Although education and constitutional law were once viewed as fundamentally distinct entities, a panoramic view of this area now establishes that, without exploring the extensive interaction of the public school and the Supreme Court, it is impossible to grasp the full meaning of either quintessentially American institution. One cannot plausibly claim to understand public education in the United States today, that is, without appreciating how the Supreme Court’s decisions involving students’ constitutional rights shape the everyday realities of schools across the country.

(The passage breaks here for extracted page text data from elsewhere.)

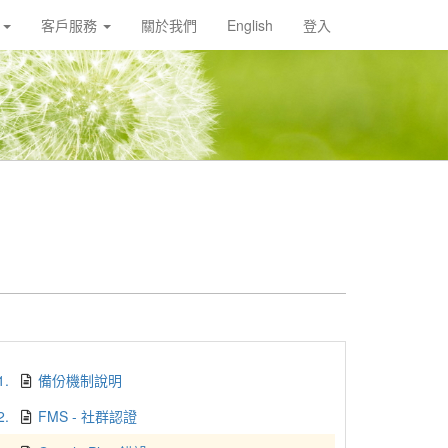
載
客戶服務
關於我們
English
登入
1.
備份機制說明
2.
FMS - 社群認證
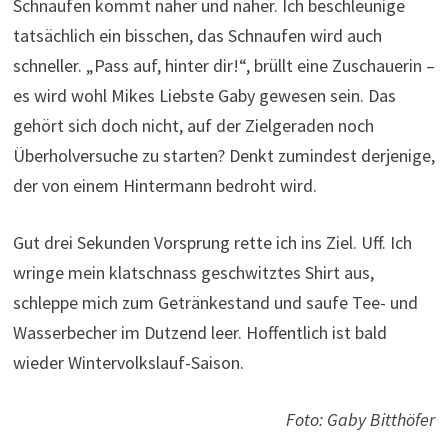
Schnaufen kommt näher und näher. Ich beschleunige
tatsächlich ein bisschen, das Schnaufen wird auch
schneller. „Pass auf, hinter dir!“, brüllt eine Zuschauerin –
es wird wohl Mikes Liebste Gaby gewesen sein. Das
gehört sich doch nicht, auf der Zielgeraden noch
Überholversuche zu starten? Denkt zumindest derjenige,
der von einem Hintermann bedroht wird.
Gut drei Sekunden Vorsprung rette ich ins Ziel. Uff. Ich
wringe mein klatschnass geschwitztes Shirt aus,
schleppe mich zum Getränkestand und saufe Tee- und
Wasserbecher im Dutzend leer. Hoffentlich ist bald
wieder Wintervolkslauf-Saison.
Foto: Gaby Bitthöfer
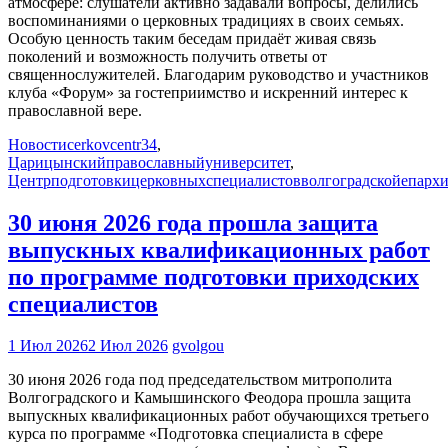
атмосфере: слушатели активно задавали вопросы, делились
воспоминаниями о церковных традициях в своих семьях.
Особую ценность таким беседам придаёт живая связь
поколений и возможность получить ответы от
священнослужителей. Благодарим руководство и участников
клуба «Форум» за гостеприимство и искренний интерес к
православной вере.
Новости
cerkovcentr34
,
Царицынскийправославныйуниверситет
,
Центрподготовкицерковныхспециалистовволгоградскойепарх
30 июня 2026 года прошла защита
выпускных квалификационных работ
по программе подготовки приходских
специалистов
1 Июл 2026
2 Июл 2026
gvolgou
30 июня 2026 года под председательством митрополита
Волгоградского и Камышинского Феодора прошла защита
выпускных квалификационных работ обучающихся третьего
курса по программе «Подготовка специалиста в сфере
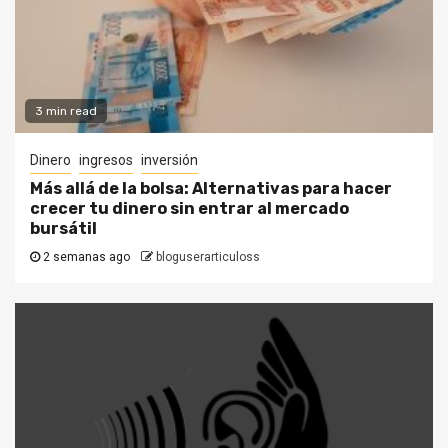
3 min read
Dinero
ingresos
inversión
Más allá de la bolsa: Alternativas para hacer
crecer tu dinero sin entrar al mercado
bursátil
2 semanas ago
bloguserarticuloss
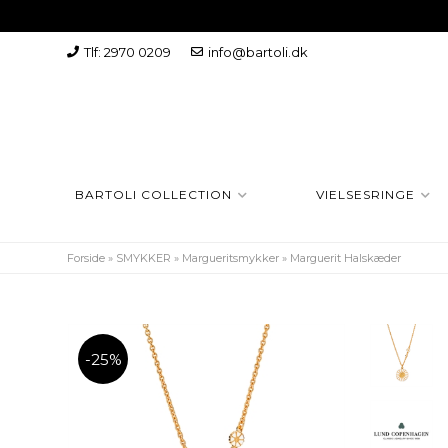
Tlf: 2970 0209
info@bartoli.dk
BARTOLI COLLECTION
VIELSESRINGE
Forside
»
SMYKKER
»
Margueritsmykker
»
Marguerit Halskæder
-25%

Conversely, one cannot plausibly hope to comprehend the role of the Supreme Court in American society without appreciating how its opinions involving public education reveal the judiciary’s underappreciated capacity for both spurring and forestalling major social change.

At its core, this book argues that the public school has served as the single most significant site of constitutional interpretation within the nation’s history. No other arena of constitutional decision making—not churches, not hotels, not hospitals, not restaurants, not police stations, not military bases, not automobiles, not even homes—comes close to matching the cultural import of the Supreme Court’s jurisprudence governing public schools.